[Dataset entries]

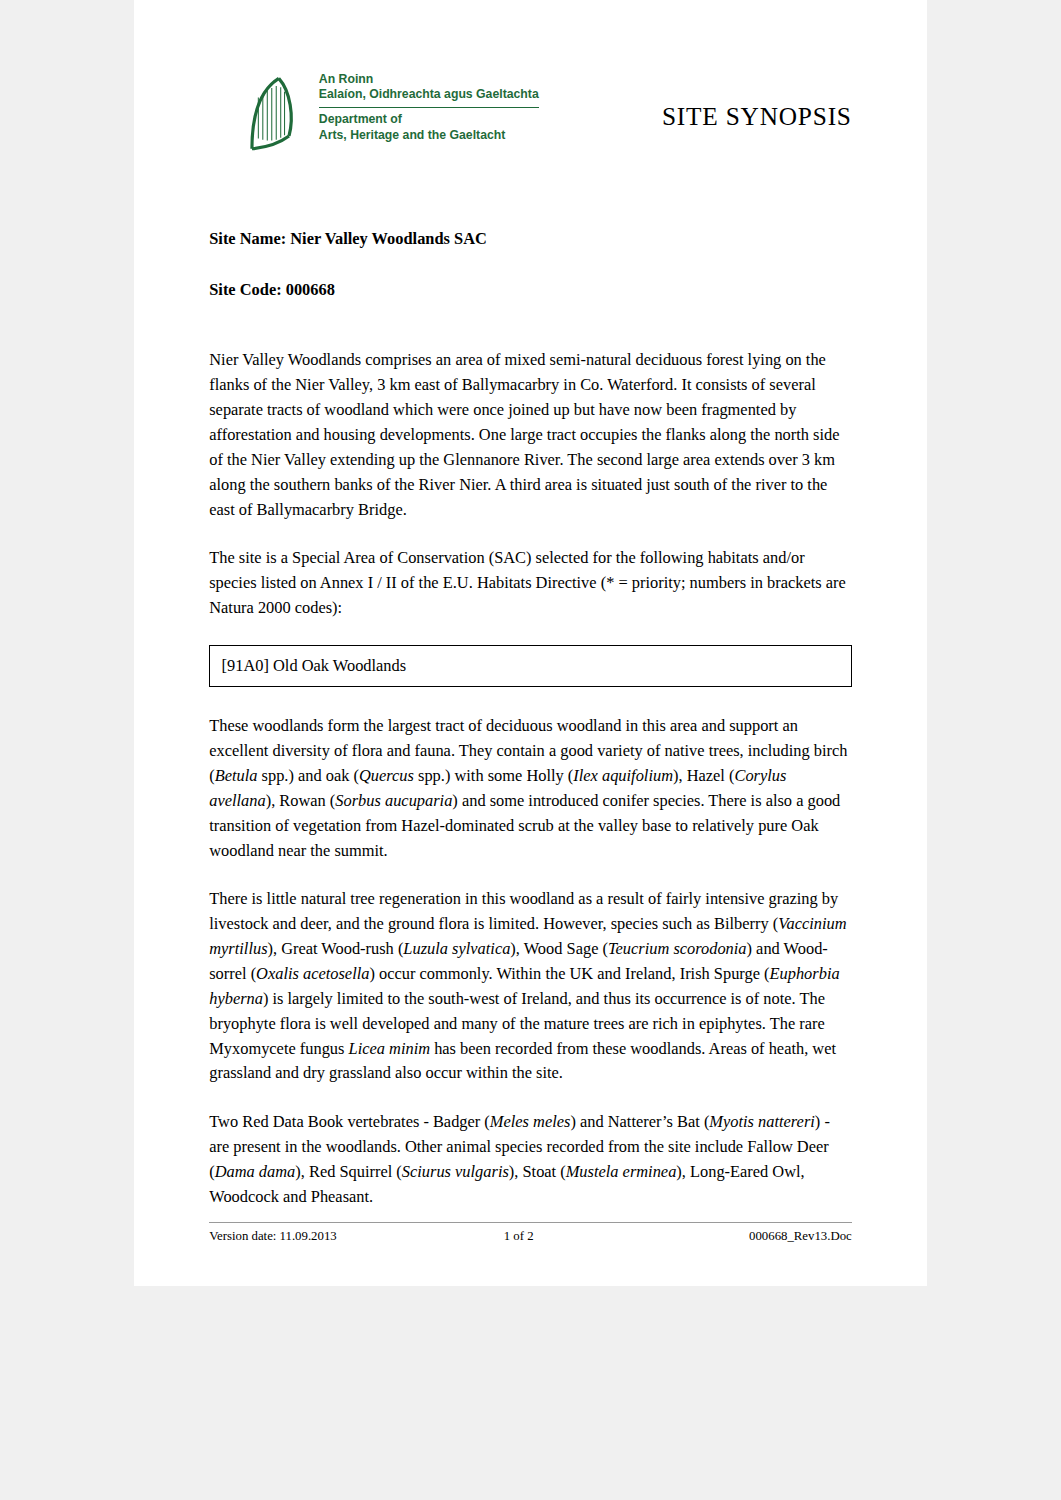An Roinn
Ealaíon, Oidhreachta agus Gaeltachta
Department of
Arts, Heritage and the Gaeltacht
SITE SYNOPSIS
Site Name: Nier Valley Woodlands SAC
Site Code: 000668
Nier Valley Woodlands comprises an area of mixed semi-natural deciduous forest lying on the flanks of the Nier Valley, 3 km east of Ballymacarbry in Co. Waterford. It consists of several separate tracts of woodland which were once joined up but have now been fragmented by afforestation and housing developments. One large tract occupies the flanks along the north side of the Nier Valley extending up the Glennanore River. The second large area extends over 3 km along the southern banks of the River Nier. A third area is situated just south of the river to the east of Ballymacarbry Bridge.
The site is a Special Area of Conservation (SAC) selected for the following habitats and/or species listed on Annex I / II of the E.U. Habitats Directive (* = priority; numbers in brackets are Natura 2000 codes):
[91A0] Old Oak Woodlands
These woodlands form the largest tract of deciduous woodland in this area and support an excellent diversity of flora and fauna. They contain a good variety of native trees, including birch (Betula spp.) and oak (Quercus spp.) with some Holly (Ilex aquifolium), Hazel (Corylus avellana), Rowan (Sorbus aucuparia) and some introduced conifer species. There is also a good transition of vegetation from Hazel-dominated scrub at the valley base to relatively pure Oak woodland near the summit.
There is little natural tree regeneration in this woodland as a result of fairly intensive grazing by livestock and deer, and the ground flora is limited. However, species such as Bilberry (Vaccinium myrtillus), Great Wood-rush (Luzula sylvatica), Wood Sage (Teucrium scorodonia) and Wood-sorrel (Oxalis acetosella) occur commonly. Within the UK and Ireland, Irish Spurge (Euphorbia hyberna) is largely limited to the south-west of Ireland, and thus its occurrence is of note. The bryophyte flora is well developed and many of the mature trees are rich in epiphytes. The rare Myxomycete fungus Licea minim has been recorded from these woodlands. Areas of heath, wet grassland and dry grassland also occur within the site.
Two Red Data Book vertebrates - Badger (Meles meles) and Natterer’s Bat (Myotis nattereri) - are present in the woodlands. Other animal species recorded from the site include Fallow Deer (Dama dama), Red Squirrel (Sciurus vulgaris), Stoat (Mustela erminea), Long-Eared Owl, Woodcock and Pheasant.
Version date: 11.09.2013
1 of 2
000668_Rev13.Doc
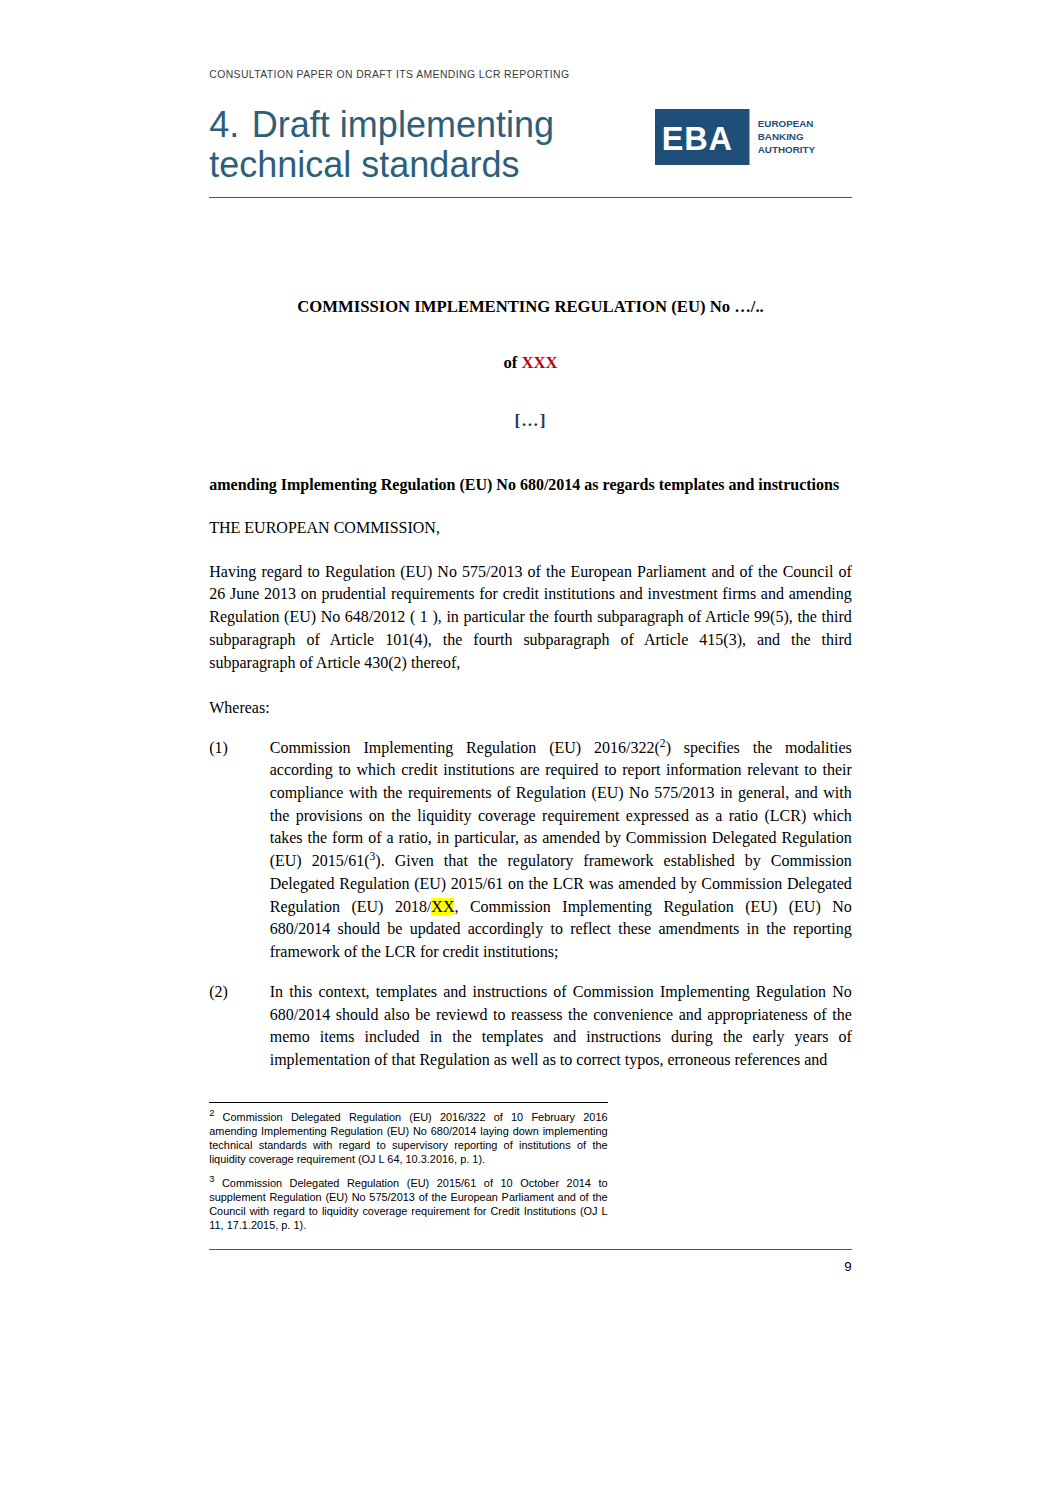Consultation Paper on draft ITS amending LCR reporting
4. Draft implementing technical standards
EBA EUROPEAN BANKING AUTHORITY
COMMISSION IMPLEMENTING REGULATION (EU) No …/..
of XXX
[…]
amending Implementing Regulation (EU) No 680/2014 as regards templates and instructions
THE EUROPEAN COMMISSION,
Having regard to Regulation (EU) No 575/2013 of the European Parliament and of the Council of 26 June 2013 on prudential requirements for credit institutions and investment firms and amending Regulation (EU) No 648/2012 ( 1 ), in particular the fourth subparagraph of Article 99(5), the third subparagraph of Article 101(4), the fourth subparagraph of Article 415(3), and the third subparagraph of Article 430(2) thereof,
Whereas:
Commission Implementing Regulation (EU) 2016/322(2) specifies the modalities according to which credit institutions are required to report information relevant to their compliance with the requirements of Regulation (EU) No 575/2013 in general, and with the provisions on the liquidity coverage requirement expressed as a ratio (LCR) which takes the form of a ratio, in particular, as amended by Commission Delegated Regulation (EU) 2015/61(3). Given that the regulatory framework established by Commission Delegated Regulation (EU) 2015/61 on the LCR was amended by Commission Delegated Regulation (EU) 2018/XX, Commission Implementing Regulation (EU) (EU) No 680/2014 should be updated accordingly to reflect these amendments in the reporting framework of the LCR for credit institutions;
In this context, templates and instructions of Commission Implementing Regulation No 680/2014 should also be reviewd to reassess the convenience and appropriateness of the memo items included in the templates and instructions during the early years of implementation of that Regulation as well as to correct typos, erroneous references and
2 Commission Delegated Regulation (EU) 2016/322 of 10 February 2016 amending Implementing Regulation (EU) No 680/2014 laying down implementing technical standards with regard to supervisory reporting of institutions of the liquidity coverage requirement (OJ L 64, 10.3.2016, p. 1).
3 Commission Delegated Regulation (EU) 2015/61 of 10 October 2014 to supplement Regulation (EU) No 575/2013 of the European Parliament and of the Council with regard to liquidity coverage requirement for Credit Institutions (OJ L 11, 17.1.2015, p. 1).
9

# ACTIVITY:
Check each line in the records for the word "liquidity" and say how many have it, with nothing else.

# YOUR RESPONSE:
3